VAST… breaks trade-offs of scale, transactionality, security, etc. to provide [in my opinion] the best possible approach to AI retrieval. Most organizations kick around GB-scale datasets and think they have a good solution. We’re envisioning a world where AI embedding models can understand recency and relevance of all data as it’s being chunked and vectorized … where all data will be vectorized [with] trillions of vectors that need to be searchable in constant time regardless of vector space size … this is only possible with our architecture.

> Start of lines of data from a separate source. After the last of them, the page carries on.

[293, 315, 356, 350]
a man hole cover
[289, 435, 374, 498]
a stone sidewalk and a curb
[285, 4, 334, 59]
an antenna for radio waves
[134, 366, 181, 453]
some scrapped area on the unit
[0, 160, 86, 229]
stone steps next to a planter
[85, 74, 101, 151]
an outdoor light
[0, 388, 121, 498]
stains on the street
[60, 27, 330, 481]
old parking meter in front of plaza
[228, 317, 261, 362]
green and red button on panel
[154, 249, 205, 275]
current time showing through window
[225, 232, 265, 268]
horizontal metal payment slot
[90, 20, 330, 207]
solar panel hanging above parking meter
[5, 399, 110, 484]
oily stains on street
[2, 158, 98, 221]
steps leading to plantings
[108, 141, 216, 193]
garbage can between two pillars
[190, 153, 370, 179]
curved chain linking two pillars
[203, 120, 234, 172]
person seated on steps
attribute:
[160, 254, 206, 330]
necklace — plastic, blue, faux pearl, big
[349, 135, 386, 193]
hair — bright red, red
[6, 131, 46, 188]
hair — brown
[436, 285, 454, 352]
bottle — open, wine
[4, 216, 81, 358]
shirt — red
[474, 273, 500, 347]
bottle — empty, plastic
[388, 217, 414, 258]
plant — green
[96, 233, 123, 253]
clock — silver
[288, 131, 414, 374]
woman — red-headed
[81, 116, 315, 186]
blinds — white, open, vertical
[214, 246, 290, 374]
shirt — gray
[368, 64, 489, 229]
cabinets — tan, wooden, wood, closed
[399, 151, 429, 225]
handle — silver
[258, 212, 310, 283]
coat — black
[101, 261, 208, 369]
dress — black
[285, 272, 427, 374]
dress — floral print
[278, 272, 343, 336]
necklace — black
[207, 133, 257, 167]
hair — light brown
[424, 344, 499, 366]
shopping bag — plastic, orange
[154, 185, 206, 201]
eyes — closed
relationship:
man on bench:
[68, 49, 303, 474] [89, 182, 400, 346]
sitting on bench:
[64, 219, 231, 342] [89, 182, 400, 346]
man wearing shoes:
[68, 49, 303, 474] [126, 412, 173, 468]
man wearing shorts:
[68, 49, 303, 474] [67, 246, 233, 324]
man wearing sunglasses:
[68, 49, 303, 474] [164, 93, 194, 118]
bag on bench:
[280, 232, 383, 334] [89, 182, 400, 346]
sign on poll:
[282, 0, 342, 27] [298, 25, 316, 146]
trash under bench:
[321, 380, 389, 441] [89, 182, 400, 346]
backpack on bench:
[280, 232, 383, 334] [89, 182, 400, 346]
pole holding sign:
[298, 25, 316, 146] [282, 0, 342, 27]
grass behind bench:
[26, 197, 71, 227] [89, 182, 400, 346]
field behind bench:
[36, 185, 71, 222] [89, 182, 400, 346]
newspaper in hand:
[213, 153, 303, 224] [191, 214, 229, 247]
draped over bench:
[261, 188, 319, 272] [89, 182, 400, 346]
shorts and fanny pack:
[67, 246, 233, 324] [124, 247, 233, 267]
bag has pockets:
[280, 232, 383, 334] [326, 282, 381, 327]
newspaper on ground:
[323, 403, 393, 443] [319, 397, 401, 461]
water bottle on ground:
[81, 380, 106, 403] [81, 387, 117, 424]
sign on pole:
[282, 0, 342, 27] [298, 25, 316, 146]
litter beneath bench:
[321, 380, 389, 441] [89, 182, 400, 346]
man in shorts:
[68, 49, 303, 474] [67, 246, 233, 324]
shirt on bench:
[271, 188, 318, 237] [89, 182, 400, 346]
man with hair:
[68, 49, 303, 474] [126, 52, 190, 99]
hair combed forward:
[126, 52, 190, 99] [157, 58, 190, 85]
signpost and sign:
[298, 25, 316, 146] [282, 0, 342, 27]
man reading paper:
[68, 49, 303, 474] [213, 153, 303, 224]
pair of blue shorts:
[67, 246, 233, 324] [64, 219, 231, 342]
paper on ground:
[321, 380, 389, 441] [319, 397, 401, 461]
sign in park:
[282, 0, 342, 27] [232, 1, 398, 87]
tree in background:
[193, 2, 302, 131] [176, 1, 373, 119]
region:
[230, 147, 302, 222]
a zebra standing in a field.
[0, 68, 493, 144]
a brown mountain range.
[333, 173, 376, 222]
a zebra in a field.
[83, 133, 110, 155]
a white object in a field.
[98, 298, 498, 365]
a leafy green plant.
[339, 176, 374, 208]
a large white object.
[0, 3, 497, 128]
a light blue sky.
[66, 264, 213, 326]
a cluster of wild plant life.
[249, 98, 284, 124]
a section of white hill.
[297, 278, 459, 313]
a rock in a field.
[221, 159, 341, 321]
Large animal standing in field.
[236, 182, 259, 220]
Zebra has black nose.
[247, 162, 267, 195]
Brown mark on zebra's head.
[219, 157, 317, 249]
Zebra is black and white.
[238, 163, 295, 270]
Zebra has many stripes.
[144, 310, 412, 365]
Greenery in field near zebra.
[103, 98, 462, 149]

A system that can manage ingestion of hundreds of thousands to millions of files per second, process them and index them in real time … as well as instantaneously propagate all data updates to the index so enterprises never see stale data. A system that doesn’t need expensive memory-based indices because legacy partitioning approaches are not efficient. You need DASE (Disaggregated Storage Architecture) for all of this.

Finally … the underlying data sources need to be scalable AND enterprise grade … not sure where else you get this other than VAST.

Blocks & Files: Has ChatGPT-style technology negated the need for VAST’s software stack?

Jeff Denworth: Quite the opposite. The rise of agentic applications where organizations compute in GPU time increases the need for our technology. I’ll ask that as you consider this, you stop thinking about AI and RAG as just chatbots … the future speed of business will not be defined by how fast a human processes data. Nvidia is working to deploy 100 million agents into its enterprise (to augment 50,000 employees) over the next few years – all working together for complex business tasks. You don’t think this will push boundaries of legacy storage and database systems?

I think I see a future very different from the one you see. Everything will be about scale, GPU time, and the ability to process unprecedented amounts of data to think about hard problems. Did you see my blog?

The Stargate announcement will be the first of many. Dario [Amodei] at Anthropic also declared a need for 100x scale up in computation. This is not exclusively for training. System Two/Long-Thinking is going to change the world’s relationship with data and compel the need for even larger volumes of data.

Blocks & Files: VAST has been in a great creative period, developing its original storage technology from ground zero, and then the Thinking Machines-type software stack. Is this period of technology creativity now over with nothing but incremental tech advances and business process developments from now on? What is the vision for the future?

Jeff Denworth: I can confidently say that we have the most inventive and most ambitious team in the business. Each customer interaction gives us more inspiration for the next ten years … and we are fortunate to work with the smartest customers in the world. To assume we’ve become complacent, fat, and happy would be a dangerous assumption to make.

I’m not going to lay out our vision over email as I don’t think that does either of us any service, but we can talk more about the future maybe the next time we meet.

Blocks & Files: Your arrays can run application software in the C-nodes, providing computational storage. Isn’t this akin to turning the array into server direct-attached storage (DAS) for that application, negating the basic purpose of having a shared storage resource?

Jeff Denworth: Shared data access across machines is tantamount to what we do. Modern machinery needs real-time access to petabytes to exabytes of data to get a global data understanding. You can’t pin that data to any one host. Where and how those functions run is just a packaging exercise … we like efficiency so the more we can collapse, the better … but DAS is the opposite of how we think. Disaggregation is not just possible, we’ve shown the world that it’s very practical to getting to radical levels of data access and data processing parallelism.

Blocks & Files: How do you size the compute resource in a computational storage array?

Jeff Denworth: We’re learning more about sizing every day.

  • I/O load
  • Query load
  • Function velocity
  • Event notification activity
  • QOS management
  • RAS

I’m not sure we’ve got it all figured out since each new release is adding substantially new capability. This keeps the performance team on its toes … but we’re trying.